TASK TO CARRY OUT:
Search the entries for lines that contain the word "area", and report each one found.
[RECORDS SUPPLIED — start]
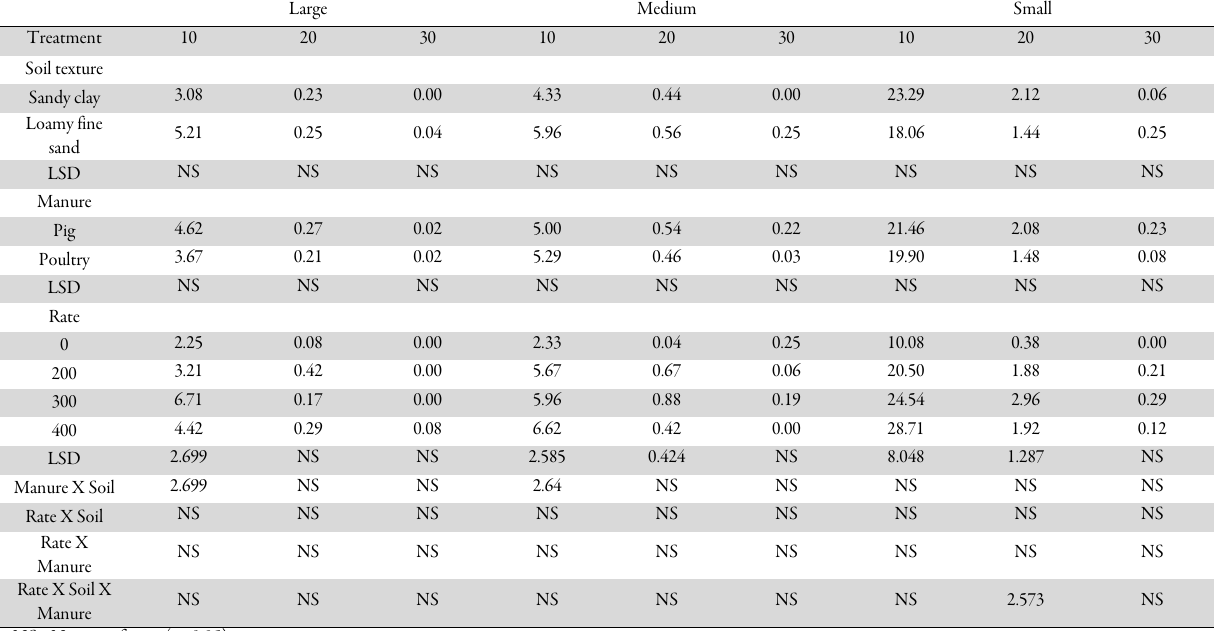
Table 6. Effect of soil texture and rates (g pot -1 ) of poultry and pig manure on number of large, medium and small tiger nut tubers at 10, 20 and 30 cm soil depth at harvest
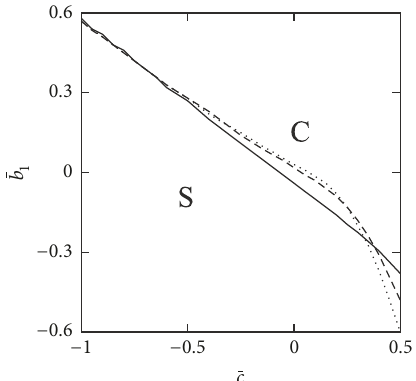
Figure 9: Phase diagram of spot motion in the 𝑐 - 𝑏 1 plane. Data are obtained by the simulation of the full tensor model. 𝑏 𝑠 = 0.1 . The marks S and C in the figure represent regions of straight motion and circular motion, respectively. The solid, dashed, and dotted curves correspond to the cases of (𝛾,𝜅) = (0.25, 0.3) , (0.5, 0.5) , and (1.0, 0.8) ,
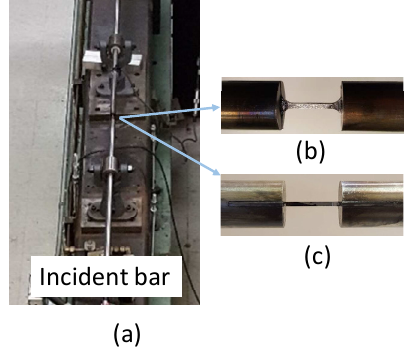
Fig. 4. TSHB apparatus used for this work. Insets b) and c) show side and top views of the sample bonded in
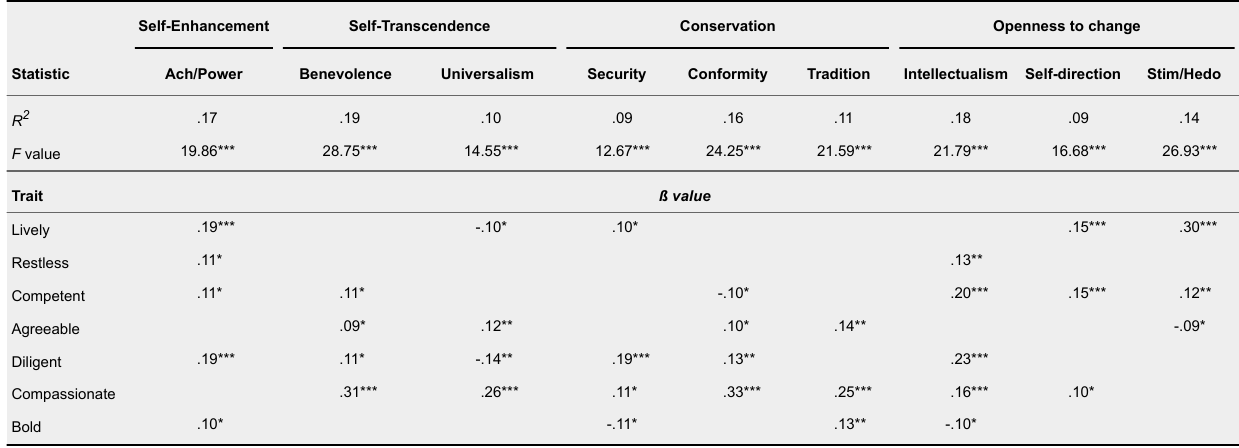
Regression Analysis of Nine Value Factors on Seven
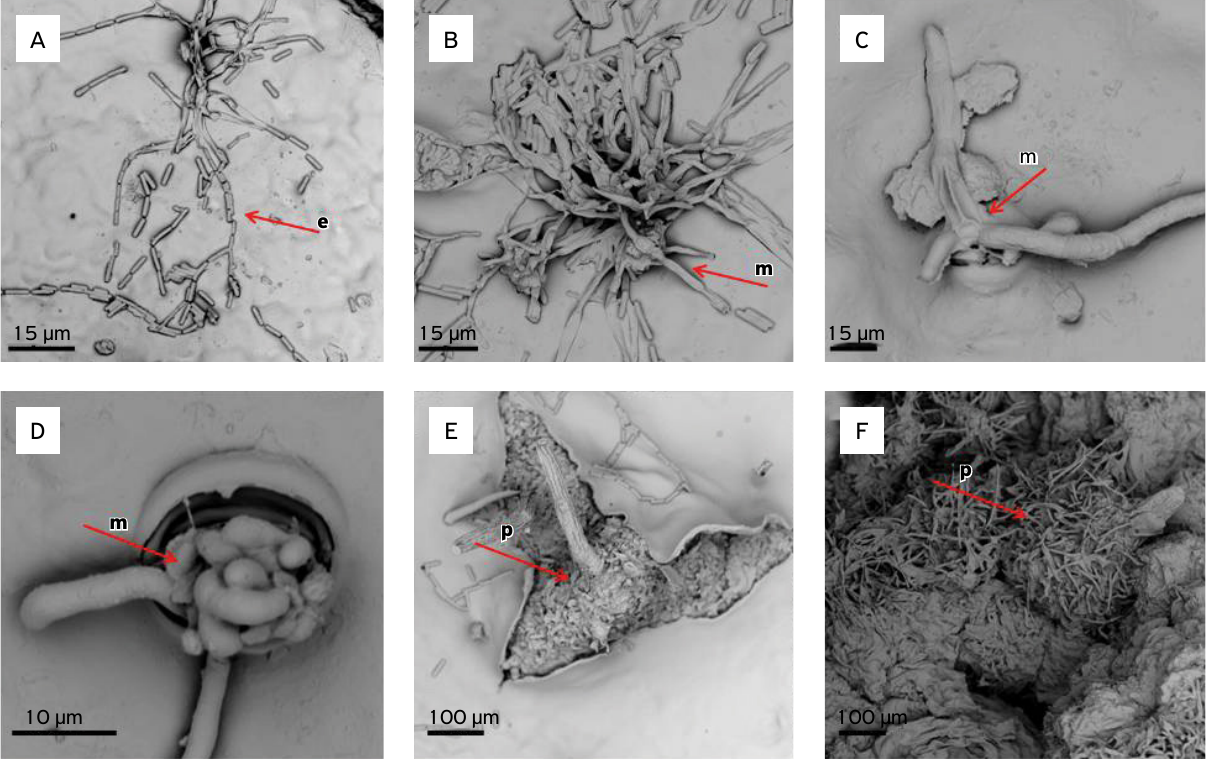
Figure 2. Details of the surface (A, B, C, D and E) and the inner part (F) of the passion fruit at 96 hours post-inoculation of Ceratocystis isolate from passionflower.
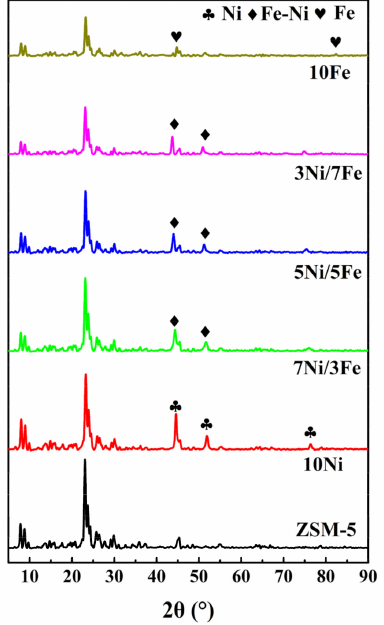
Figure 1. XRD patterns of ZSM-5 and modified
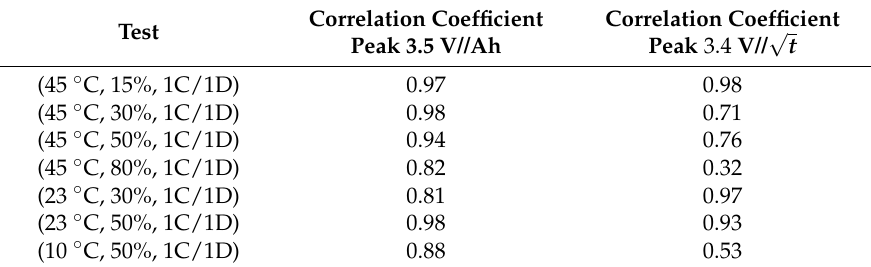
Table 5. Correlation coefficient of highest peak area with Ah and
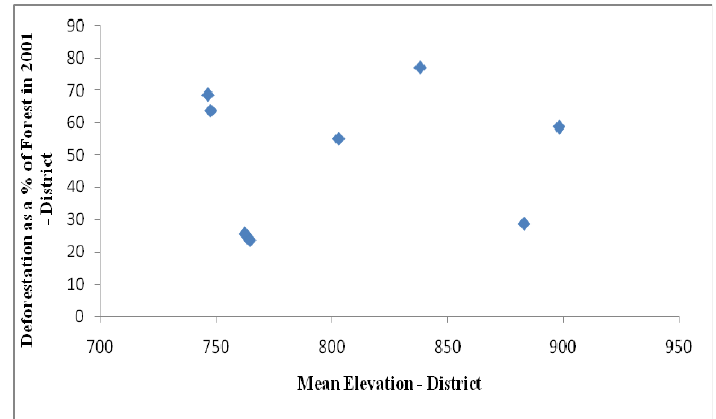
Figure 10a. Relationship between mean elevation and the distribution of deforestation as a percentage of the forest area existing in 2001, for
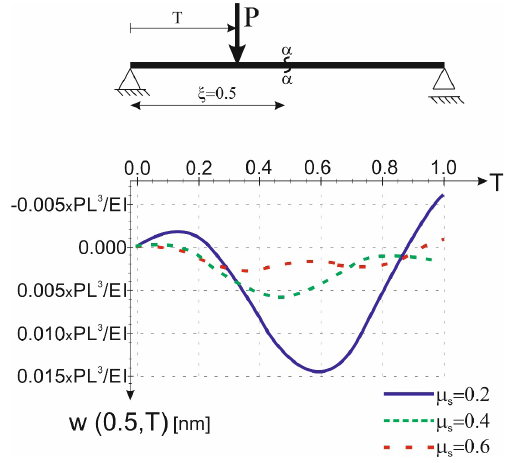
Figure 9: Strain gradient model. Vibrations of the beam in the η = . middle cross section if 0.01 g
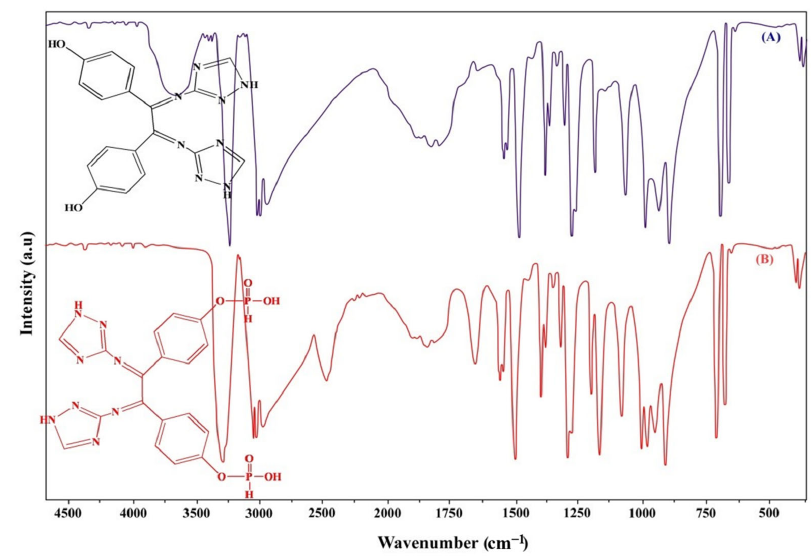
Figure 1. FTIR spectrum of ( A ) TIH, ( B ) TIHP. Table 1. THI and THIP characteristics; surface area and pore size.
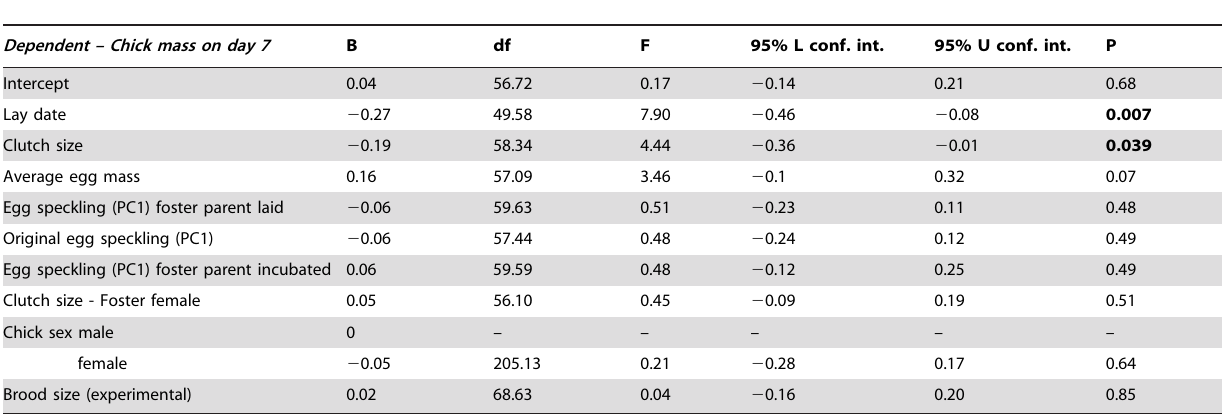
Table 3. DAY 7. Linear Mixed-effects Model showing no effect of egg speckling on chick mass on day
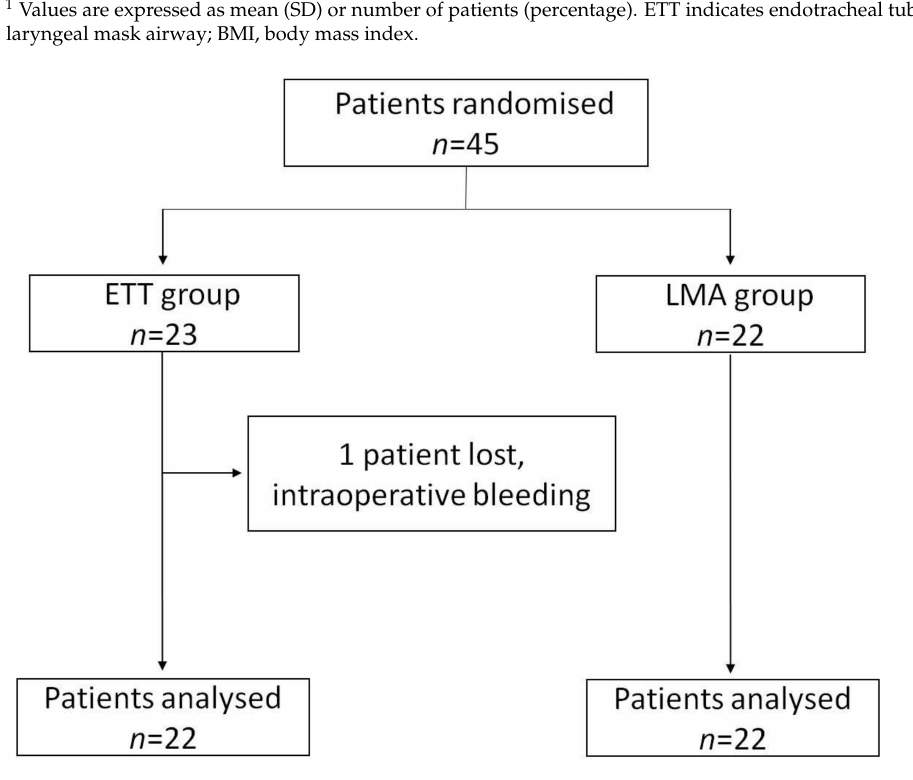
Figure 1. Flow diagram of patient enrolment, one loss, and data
[RECORDS SUPPLIED — finish]
EXERCISE SOLUTION:
Table 5. Correlation coefficient of highest peak area with Ah and
Figure 10a. Relationship between mean elevation and the distribution of deforestation as a percentage of the forest area existing in 2001, for
Figure 1. FTIR spectrum of ( A ) TIH, ( B ) TIHP. Table 1. THI and THIP characteristics; surface area and pore size.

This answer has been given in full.